I'm relatively certain that ALL tritium sights are made with vials sourced from Israel (including Trijicons.)

Meprolight Trudot sights for Glocks are square and brighter than other makers. If you prefer instead a different configuration, by all means spend where you wish, but I'm not a fan of Heinie sights and wish I'd have bought Meprolight first instead of second.

hsu said...

I found that the easiest way to take out the old rear sights was with an unplugged drill press. Just insert a pin punch (or a finishing nail, inserted upside down) into the drill press and push out old sights by lowering the drill head, as if you were "drilling" the sights.

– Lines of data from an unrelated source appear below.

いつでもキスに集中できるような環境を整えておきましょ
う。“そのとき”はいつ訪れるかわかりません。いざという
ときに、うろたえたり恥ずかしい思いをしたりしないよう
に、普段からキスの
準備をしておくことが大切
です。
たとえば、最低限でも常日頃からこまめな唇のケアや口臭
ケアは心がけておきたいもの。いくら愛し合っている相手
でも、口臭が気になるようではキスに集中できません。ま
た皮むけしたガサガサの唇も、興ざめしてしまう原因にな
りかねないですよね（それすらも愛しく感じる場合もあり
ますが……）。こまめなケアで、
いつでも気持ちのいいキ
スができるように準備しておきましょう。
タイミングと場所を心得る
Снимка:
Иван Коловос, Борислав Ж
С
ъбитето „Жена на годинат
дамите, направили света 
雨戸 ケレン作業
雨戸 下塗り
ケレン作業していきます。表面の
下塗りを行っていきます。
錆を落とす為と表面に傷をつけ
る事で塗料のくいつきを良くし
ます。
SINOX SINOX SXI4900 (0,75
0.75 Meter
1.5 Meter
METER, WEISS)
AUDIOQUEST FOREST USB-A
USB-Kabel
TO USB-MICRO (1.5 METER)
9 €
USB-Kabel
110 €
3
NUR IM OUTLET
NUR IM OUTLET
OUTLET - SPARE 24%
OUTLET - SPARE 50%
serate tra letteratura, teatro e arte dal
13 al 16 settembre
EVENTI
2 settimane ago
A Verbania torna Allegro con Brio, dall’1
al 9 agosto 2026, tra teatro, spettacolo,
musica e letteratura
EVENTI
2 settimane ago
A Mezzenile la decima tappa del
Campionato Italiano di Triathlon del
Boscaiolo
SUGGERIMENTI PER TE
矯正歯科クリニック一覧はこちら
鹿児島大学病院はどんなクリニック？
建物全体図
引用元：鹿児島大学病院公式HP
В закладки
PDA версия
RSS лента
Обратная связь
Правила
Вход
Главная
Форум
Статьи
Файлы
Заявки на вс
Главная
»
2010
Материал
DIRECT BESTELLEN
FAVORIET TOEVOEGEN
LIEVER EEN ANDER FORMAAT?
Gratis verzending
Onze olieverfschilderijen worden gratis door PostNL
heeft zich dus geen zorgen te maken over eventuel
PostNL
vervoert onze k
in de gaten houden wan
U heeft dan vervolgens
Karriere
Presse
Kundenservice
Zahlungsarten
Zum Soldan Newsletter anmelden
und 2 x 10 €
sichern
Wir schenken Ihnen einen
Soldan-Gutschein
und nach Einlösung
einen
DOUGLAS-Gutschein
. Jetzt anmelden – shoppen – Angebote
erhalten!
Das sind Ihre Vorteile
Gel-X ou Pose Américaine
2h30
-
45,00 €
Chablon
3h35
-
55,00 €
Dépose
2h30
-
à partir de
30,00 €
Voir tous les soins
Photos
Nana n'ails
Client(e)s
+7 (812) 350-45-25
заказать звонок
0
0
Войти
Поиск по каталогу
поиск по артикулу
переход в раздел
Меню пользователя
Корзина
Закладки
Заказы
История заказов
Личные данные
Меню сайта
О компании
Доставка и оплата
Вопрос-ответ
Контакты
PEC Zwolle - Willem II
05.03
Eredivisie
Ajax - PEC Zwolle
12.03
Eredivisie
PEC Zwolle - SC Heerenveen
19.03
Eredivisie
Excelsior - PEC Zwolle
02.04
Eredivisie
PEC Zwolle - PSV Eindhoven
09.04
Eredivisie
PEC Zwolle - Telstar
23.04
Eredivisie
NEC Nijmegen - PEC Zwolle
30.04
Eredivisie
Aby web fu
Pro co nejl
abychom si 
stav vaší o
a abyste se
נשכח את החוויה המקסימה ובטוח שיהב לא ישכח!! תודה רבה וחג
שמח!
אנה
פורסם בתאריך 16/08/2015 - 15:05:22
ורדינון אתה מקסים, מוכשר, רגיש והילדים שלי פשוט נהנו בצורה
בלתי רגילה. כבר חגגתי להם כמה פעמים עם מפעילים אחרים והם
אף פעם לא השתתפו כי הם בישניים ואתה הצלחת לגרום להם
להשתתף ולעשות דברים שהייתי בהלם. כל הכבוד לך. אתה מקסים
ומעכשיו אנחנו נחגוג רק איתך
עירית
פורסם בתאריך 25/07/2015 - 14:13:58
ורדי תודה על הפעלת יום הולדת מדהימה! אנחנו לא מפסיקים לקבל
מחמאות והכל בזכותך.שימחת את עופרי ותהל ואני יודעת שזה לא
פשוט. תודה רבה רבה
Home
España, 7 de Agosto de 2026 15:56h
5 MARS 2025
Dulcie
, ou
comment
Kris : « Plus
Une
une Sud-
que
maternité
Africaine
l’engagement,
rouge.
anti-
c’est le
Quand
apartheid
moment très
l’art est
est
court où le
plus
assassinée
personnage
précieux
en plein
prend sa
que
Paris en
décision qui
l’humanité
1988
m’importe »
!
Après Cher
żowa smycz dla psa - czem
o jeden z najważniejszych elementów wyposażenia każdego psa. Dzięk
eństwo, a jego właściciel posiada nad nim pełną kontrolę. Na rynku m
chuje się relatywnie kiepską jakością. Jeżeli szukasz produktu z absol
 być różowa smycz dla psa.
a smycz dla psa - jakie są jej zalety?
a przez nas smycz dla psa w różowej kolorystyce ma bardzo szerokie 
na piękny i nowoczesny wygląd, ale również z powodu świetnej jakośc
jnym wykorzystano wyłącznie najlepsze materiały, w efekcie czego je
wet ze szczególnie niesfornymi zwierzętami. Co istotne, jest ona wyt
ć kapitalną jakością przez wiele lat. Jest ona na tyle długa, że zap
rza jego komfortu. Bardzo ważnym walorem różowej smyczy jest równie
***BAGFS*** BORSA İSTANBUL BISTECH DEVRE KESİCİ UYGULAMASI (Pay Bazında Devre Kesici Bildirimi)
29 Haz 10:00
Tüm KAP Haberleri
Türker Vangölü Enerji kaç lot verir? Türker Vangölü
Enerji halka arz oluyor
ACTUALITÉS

Note that the drill press is unplugged/off during the entire time. You are just using the 3:1 (or more) mechanical advantage of the drill press to push out the old sights in a very controlled way.

Anonymous said...

installed some big dot sights last week, not my cup of tea but very fast sight picture acquisition. was really bothered by the installation, I have installed many new sights on glocks, the front sight on these big dots is a standard install but the rear sight is designed to fit loosely in the slide. you actually center the rear sight and use two set screws to raise the sight up in the slide's notch to hold them still then literally cover the cracks in red locitite.

Anonymous said...


Can you expound on this
"Don’t go for sloped snag-free rear sights, go for square ones. It’s quite important for the rear sight to snag on your belt or clothing during single handed reloading and failure resolution drills."?